Source: R/interactive.R
choose_eafdiffplot.Rd

Creates the same plot as eafdiffplot() but waits for the user to click in one of the sides. Then it returns the rectangles the give the differences in favour of the chosen side. These rectangles may be used for interactive decision-making as shown in Diaz and López-Ibáñez (2021) . The function moocore::choose_eafdiff() may be used in a non-interactive context.

Usage

choose_eafdiffplot(
  data_left,
  data_right,
  intervals = 5,
  maximise = c(FALSE, FALSE),
  title_left = deparse(substitute(data_left)),
  title_right = deparse(substitute(data_right)),
  ...
)

Arguments

data_left, data_right

Data frames corresponding to the input data of left and right sides, respectively. Each data frame has at least three columns, the third one being the set of each point. See also read_datasets().

intervals

(integer(1)|character())
The absolute range of the differences \([0, 1]\) is partitioned into the number of intervals provided. If an integer is provided, then labels for each interval are computed automatically. If a character vector is provided, its length is taken as the number of intervals.

maximise

(logical() | logical(1))
Whether the objectives must be maximised instead of minimised. Either a single logical value that applies to all objectives or a vector of logical values, with one value per objective.

title_left, title_right

Title for left and right panels, respectively.

...

Other graphical parameters are passed down to eafdiffplot().

Value

matrix where the first 4 columns give the coordinates of two corners of each rectangle and the last column. In both cases, the last column gives the positive differences in favor of the chosen side.

References

Juan Esteban Diaz, Manuel López-Ibáñez (2021). “Incorporating Decision-Maker's Preferences into the Automatic Configuration of Bi-Objective Optimisation Algorithms.” European Journal of Operational Research, 289(3), 1209–1222. doi:10.1016/j.ejor.2020.07.059 .

See also

moocore::read_datasets(), eafdiffplot(), moocore::whv_rect()

Examples


# \donttest{
library(moocore)
extdata_dir <- system.file(package="moocore", "extdata")
A1 <- read_datasets(file.path(extdata_dir, "wrots_l100w10_dat"))
A2 <- read_datasets(file.path(extdata_dir, "wrots_l10w100_dat"))
if (interactive()) {
  rectangles <- choose_eafdiffplot(A1, A2, intervals = 5)
} else { # Choose A1
  rectangles <- eafdiff(A1, A2, intervals = 5, rectangles = TRUE)
  rectangles <- choose_eafdiff(rectangles, left = TRUE)
}
reference <- c(max(A1[, 1], A2[, 1]), max(A1[, 2], A2[, 2]))
x <- split.data.frame(A1[,1:2], A1[,3])
hv_A1 <- sapply(split.data.frame(A1[, 1:2], A1[, 3]),
                 hypervolume, reference=reference)
hv_A2 <- sapply(split.data.frame(A2[, 1:2], A2[, 3]),
                 hypervolume, reference=reference)
boxplot(list(A1=hv_A1, A2=hv_A2), main = "Hypervolume")

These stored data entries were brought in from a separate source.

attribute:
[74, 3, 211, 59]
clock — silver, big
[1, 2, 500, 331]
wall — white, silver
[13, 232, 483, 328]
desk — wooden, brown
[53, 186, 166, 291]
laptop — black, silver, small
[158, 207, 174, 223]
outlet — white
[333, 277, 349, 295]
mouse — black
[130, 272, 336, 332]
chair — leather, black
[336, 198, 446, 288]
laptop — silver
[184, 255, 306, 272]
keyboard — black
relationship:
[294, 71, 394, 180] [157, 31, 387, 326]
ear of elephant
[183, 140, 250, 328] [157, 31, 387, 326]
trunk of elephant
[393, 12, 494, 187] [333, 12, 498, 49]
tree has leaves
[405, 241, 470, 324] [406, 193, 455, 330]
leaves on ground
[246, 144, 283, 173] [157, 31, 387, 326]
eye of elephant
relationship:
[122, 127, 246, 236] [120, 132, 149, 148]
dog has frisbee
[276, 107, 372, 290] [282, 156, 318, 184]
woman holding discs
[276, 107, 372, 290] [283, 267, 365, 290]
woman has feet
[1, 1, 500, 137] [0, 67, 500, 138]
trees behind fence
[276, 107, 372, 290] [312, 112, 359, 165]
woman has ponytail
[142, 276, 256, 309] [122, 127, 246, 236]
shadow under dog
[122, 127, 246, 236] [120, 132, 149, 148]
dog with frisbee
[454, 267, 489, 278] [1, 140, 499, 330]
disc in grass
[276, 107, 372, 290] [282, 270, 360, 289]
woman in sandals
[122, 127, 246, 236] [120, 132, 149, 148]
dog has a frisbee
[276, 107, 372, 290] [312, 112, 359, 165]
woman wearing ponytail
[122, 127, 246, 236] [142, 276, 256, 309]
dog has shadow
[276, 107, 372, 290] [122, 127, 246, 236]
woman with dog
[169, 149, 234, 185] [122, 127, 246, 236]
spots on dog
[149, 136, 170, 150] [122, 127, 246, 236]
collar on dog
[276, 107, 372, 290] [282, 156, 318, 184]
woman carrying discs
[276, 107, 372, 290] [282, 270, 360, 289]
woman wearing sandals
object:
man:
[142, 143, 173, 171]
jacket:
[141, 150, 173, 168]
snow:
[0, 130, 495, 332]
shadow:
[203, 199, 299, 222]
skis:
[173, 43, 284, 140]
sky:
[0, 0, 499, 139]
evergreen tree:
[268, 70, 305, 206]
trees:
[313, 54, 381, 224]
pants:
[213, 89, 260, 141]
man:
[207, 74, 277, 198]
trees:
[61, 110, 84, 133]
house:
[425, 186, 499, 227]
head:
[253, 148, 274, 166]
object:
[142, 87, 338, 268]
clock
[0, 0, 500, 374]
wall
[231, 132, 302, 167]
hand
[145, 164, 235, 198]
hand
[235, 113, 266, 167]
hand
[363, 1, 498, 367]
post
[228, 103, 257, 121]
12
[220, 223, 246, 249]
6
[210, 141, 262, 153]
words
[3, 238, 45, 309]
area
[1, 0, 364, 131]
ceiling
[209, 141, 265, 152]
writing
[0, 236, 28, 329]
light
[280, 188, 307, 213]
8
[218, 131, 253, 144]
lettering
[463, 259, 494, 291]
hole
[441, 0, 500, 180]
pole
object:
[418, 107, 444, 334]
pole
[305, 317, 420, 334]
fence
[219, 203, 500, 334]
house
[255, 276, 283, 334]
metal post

whv_A1 <- sapply(split.data.frame(A1[, 1:2], A1[, 3]),
                 whv_rect, rectangles=rectangles, reference=reference)
whv_A2 <- sapply(split.data.frame(A2[, 1:2], A2[, 3]),
                 whv_rect, rectangles=rectangles, reference=reference)
boxplot(list(A1=whv_A1, A2=whv_A2), main = "Weighted hypervolume")

# }